Work task 1 → Translate this sentence from the Bitcoin article below into Spanish: "“Square believes that cryptocurrency is an instrument of economic empowerment and provides a way for the world to participate in a global monetary system, which aligns with the company’s purpose,” the company said in a release."
Work task 2 → Write a continuation of the Bitcoin article below, picking up after its final sentence.
==== Excerpt
Last week, just after Bitcoin’s first modest correction since the start of its March rally which prompted an amusing twitter meltdown by Nouriel Roubini, we reported that one of the world’s biggest fixed income asset managers, Guggenheim Partners, jumped on the bitcoin bandwagon when it announced that it was reserving the right for its $5.3 billion Macro Opportunities Fund to invest in the Grayscale Bitcoin Trust whose shares are solely invested in Bitcoin, and track the digital asset’s price less fees and expenses.
Guggenheim’s (partial) embrace of Bitcoin following PayPal’s announcement a few weeks later that it had enabled crypto transactions for all its clients, sparking the latest leg higher in bitcoin. It also came following glowing endorsement from legendary investors such as Paul Tudor Jones and Stan Druckenmiller, and in the aftermath of Jack Dorsey’s “other” company, Square, which said in October that it bought 4,709 bitcoins, worth approximately $50 million, about 1% of Square’s total assets.
“Square believes that cryptocurrency is an instrument of economic empowerment and provides a way for the world to participate in a global monetary system, which aligns with the company’s purpose,” the company said in a release. Square founder Jack Dorsey, whose twitter bio only includes the hashtag #bitcoin…
… has been a advocate of the digital currency, saying in 2018 the cryptocurrency will eventually become the world’s “single currency.” However the founder of Twitter said it could take a long as a decade.
========
==== Excerpted data
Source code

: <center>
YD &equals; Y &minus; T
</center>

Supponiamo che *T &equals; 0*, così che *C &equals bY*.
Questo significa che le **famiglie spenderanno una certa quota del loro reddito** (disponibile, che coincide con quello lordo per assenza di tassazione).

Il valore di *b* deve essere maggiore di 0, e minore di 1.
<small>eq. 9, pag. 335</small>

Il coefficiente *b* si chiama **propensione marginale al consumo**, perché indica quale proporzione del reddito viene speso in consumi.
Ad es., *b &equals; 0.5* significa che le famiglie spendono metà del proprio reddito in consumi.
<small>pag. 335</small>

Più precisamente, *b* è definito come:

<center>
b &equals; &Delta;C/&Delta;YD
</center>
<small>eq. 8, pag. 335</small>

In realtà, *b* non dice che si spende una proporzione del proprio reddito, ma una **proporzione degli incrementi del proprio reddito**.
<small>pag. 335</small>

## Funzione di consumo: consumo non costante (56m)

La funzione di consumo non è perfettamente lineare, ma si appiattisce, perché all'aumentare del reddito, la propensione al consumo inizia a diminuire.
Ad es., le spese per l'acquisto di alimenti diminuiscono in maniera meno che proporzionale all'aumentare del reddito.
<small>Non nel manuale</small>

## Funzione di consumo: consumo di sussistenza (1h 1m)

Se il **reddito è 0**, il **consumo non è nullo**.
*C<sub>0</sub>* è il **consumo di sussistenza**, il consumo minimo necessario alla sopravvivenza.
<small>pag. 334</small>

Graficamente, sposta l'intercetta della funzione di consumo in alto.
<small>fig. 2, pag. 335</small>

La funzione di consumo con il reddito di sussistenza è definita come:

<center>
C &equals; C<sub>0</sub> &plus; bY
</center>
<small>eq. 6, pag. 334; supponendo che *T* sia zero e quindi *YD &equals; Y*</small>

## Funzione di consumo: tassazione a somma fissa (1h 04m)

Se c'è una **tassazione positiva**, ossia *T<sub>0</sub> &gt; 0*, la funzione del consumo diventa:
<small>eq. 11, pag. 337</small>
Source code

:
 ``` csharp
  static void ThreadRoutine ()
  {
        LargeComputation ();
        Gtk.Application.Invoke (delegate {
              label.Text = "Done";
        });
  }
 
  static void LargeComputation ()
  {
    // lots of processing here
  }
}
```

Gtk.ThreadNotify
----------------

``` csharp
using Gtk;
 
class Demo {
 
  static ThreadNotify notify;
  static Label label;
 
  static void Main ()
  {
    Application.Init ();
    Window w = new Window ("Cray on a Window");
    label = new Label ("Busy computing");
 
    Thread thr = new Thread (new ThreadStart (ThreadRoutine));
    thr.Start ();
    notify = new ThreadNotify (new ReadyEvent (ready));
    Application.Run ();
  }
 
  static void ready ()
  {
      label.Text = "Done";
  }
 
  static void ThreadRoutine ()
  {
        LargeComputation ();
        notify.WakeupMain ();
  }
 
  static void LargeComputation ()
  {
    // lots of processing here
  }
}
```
========
Exercise answer 1 → «Square cree que la criptomoneda es un instrumento de empoderamiento económico y ofrece una forma de que el mundo participe en un sistema monetario global, lo cual se alinea con el propósito de la empresa», dijo la empresa en un comunicado.

Exercise answer 2 →
Perhaps… but for others the payback from investing in bitcoin has come far sooner, most recently the publicly traded business-intel firm, MicroStrategy, which on August 11 sent a shockwave around the globe when it announced it had poured all $250 million of its planned inflation-hedging funds into the digital currency.
Not content with the 100% return its stock has generated since then, on Friday MicroStrategy announced that it has bought even more Bitcoin.
In an 8-K, the company announced that it had purchased “approximately 2,574 bitcoins for $50.0 million at an average price of approximately $19,427 per bitcoin.” As a result, as of December 4, 2020, the Company held approximately 40,824 bitcoins that were acquired at an aggregate purchase price of $475.0 million. Microstrategy CEO Michael Saylor confirmed as much in a subsequent tweet:
MicroStrategy has purchased approximately 2,574 bitcoins for $50.0 million in cash in accordance with its Treasury Reserve Policy, at an average price of approximately $19,427 per bitcoin. We now hold approximately 40,824 bitcoins.https://t.co/nwZcM9zAXZ
— Michael Saylor (@michael_saylor) December 4, 2020
And since the current market value of the company’s bitcoin holdings is currently $770 million, or a 60% return in just a few months, one can see why the stock price of MSTR is up 165% since the day it announced its first Bitcoin purchase.
In September, Saylor told Bloomberg that the purchase were being done because he sees the cryptocurrency as less risky than cash or gold. On Monday, Bitcoin surpassed its December 2017 record high of $19,511, and even though it neared $20,000 it wasn’t able to crack that key level, and after peaking at $19,914 has bounced around mostly in a range between $18,500 to $19,500 since.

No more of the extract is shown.